- What is expected -
Repeat the data. Keep each line identical.

- Listed records -
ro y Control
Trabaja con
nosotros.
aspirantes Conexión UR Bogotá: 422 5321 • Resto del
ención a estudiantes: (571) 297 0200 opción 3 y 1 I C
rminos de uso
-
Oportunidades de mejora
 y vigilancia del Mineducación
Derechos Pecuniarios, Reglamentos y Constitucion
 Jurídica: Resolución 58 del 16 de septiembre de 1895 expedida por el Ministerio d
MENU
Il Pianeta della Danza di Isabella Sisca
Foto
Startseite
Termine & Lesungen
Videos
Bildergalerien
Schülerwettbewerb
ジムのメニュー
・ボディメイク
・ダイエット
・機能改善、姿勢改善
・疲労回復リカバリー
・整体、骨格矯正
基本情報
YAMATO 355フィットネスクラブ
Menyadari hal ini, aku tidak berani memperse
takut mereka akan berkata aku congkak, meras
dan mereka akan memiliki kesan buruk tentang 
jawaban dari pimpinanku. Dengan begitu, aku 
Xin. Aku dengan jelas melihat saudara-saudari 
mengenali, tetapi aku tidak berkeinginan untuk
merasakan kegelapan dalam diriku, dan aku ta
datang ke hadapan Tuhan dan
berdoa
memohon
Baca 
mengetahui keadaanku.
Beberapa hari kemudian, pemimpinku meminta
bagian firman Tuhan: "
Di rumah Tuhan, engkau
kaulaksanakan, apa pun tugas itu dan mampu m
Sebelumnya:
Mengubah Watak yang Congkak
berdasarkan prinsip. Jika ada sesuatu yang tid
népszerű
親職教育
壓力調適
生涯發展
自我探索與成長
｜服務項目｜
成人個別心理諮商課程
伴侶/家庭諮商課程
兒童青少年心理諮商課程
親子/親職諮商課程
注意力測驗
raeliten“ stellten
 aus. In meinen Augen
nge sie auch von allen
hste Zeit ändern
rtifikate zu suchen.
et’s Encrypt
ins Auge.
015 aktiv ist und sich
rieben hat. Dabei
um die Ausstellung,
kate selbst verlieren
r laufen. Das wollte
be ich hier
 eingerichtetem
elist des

- Task solution -
ro y Control
Trabaja con
nosotros.
aspirantes Conexión UR Bogotá: 422 5321 • Resto del
ención a estudiantes: (571) 297 0200 opción 3 y 1 I C
rminos de uso
-
Oportunidades de mejora
 y vigilancia del Mineducación
Derechos Pecuniarios, Reglamentos y Constitucion
 Jurídica: Resolución 58 del 16 de septiembre de 1895 expedida por el Ministerio d
MENU
Il Pianeta della Danza di Isabella Sisca
Foto
Startseite
Termine & Lesungen
Videos
Bildergalerien
Schülerwettbewerb
ジムのメニュー
・ボディメイク
・ダイエット
・機能改善、姿勢改善
・疲労回復リカバリー
・整体、骨格矯正
基本情報
YAMATO 355フィットネスクラブ
Menyadari hal ini, aku tidak berani memperse
takut mereka akan berkata aku congkak, meras
dan mereka akan memiliki kesan buruk tentang 
jawaban dari pimpinanku. Dengan begitu, aku 
Xin. Aku dengan jelas melihat saudara-saudari 
mengenali, tetapi aku tidak berkeinginan untuk
merasakan kegelapan dalam diriku, dan aku ta
datang ke hadapan Tuhan dan
berdoa
memohon
Baca 
mengetahui keadaanku.
Beberapa hari kemudian, pemimpinku meminta
bagian firman Tuhan: "
Di rumah Tuhan, engkau
kaulaksanakan, apa pun tugas itu dan mampu m
Sebelumnya:
Mengubah Watak yang Congkak
berdasarkan prinsip. Jika ada sesuatu yang tid
népszerű
親職教育
壓力調適
生涯發展
自我探索與成長
｜服務項目｜
成人個別心理諮商課程
伴侶/家庭諮商課程
兒童青少年心理諮商課程
親子/親職諮商課程
注意力測驗
raeliten“ stellten
 aus. In meinen Augen
nge sie auch von allen
hste Zeit ändern
rtifikate zu suchen.
et’s Encrypt
ins Auge.
015 aktiv ist und sich
rieben hat. Dabei
um die Ausstellung,
kate selbst verlieren
r laufen. Das wollte
be ich hier
 eingerichtetem
elist des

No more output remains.